Headlines

Currencies: Hungarian forint faces modest profit taking
Fixed Income: Czech parliament passes restrictive 2010 draft budget


Czech Republic

The Czech koruna was only little changed at the end of the last week as the only event was the vote on the 2010 draft budget in the Czech parliament. Recall that In its first reading, the Lower House of Czech Parliament passed the state budget for 2010, with a deficit of CZK 163bn (around 5.3 % of GDP in EU’s ESA95 accounting standards). The budget approval process will be concluded by December’s final vote, which will decide the revenue and expenditure changes proposed. It is worth noting that unlike this year’s budget, the new budget is based on a conservative economic forecast. While this year’s budget anticipated economic growth of 4.8%, the Czech economy is likely to actually decline by approximately 4.5%. For next year, the Ministry of Finance expects that the GDP will fall by 0.4%, due primarily to the restrictive package adopted.
 In this sense, we consider the proposed 2010 budget as restrictive and that is why it is bullish for the Czech government bonds (and may be for the Koruna in a long-run too).

Currenceschange
EUR/CZK25.91-0.2%
EUR/HUF267.00.8%
EUR/PLN4.1790.1%
USD/PLN2.7820.00%
EUR/USD1.5040.1%
USD/JPY91.90.1%

Bonds 2Y change
Czech Rep.2.120.17
Hungary 3Y7.000.00
Poland5.010.02
Slovakia1.66-0.14
Eurozone1.40-0.04
USA1.020.00

Bonds 10Ychange
Czech Rep.4.16-0.03
Hungary7.330.00
Poland6.11-0.03
Slovakia4.580.15
Eurozone3.370.03
USA3.510.05


Hungary

The Hungarian forint had a quiet day hovering between the levels of 265.00 and 267.00 ahead of Friday’s market holiday. This week’s main point of interest will be whether the currency maintains the downward correction that started last week after setting a new 2009 high of 263.00. The weaker dollar could lend some support to the currency to keep its strength and market positioning seems to be light as the recent appreciation of the forint was driven mainly by short covering instead of new inflow.

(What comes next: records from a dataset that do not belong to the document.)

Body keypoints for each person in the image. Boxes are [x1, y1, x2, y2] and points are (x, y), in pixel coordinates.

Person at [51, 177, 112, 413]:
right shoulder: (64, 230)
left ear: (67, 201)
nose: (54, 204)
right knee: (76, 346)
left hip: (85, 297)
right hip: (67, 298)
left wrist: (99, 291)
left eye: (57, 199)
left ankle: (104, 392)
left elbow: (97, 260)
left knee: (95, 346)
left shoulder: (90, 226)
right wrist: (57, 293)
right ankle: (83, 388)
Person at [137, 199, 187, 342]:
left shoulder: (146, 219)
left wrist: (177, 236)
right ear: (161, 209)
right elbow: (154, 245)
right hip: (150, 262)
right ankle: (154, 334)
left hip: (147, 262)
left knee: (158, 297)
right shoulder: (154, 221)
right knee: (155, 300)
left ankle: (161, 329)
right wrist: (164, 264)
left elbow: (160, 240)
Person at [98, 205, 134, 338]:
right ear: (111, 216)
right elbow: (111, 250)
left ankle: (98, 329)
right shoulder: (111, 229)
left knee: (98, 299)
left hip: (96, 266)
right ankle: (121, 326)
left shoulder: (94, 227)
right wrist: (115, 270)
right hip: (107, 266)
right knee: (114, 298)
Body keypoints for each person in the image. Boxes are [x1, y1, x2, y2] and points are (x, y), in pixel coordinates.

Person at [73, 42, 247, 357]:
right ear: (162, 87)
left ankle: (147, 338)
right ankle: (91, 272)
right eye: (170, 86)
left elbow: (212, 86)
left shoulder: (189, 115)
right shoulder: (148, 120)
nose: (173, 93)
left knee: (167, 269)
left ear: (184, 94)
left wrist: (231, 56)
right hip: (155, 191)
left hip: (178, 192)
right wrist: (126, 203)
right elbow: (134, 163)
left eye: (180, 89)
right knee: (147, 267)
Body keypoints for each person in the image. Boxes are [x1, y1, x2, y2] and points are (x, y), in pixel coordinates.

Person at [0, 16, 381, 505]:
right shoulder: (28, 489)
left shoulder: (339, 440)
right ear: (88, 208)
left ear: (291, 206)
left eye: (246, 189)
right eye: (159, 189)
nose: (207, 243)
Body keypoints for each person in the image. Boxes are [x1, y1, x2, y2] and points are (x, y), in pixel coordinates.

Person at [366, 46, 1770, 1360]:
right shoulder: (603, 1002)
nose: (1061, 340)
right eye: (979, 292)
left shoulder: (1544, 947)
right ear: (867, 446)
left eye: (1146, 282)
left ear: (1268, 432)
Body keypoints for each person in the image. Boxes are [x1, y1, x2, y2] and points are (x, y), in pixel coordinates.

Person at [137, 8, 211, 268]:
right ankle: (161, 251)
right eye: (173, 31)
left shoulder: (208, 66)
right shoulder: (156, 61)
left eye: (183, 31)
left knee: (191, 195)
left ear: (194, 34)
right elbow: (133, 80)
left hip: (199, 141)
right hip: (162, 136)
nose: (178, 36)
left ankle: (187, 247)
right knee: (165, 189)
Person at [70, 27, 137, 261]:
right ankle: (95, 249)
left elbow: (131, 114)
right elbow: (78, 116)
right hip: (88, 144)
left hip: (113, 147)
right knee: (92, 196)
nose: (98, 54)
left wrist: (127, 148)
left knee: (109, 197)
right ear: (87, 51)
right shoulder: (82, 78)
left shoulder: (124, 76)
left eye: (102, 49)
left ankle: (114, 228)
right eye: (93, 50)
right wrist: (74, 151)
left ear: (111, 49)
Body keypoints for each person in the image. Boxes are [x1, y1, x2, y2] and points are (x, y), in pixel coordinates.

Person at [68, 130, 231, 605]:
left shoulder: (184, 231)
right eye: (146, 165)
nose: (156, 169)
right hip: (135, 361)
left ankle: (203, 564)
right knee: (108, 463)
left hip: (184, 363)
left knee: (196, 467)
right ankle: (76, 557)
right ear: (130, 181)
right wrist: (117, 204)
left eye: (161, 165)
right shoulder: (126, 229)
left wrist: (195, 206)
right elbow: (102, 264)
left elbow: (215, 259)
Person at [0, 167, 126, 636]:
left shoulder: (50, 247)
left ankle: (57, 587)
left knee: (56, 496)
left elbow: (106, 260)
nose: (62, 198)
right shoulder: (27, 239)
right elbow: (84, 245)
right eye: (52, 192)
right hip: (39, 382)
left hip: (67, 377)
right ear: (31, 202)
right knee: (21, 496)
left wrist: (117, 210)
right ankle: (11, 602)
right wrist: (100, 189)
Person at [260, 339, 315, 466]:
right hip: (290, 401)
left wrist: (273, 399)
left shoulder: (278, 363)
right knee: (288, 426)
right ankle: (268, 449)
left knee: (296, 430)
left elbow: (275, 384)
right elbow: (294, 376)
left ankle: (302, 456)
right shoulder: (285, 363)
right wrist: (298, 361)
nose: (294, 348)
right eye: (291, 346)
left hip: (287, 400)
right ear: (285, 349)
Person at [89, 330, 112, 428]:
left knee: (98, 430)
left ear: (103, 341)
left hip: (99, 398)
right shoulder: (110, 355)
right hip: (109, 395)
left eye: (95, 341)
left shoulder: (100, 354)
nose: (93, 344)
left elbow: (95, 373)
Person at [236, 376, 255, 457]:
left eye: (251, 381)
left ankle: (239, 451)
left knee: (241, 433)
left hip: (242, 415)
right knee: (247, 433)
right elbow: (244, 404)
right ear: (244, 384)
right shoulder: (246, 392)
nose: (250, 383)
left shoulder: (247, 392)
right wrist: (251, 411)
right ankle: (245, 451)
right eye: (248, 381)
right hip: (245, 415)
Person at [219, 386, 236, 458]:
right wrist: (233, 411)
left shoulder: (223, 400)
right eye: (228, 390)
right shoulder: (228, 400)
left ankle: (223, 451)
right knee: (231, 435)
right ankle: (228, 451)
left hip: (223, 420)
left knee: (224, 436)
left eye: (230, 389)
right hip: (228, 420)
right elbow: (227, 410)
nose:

The Hungarian bond market finished the short week in a good mood. The auction of 3-, 5- and 10-year bonds saw good demand again, which reassured market players that recent gains could be of permanent nature. Bid-to-cover ratios were around 3.0, while results were close to secondary market levels. The key 7.00% level is only available at the 10-year and 15-year maturities, so this week’s main question could be whether the market will bypass it there, too.


Poland

The Polish zloty stayed nearly unchanged around 4.18 EUR/PLN on Friday. The pair withstood Wall Street losses as well as slightly weaker domestic figures. Polish retail sales rose by 2.5% y/y, less than expected, mainly due to lower sales of autos and fuels. On the other hand the better than expected results of industrial output released earlier during the week as well as slightly milder increase in unemployment continue to confirm our base scenario of ongoing recovery.
The positive start of equities could help the zloty to strengthen a bit. The domestic scene is empty for most of the week and we do not expect any surprises from the NBP meeting scheduled for Wednesday. The pair is currently below important technical resistance at 4.21 EUR/PLN, which should be supportive for the bulls.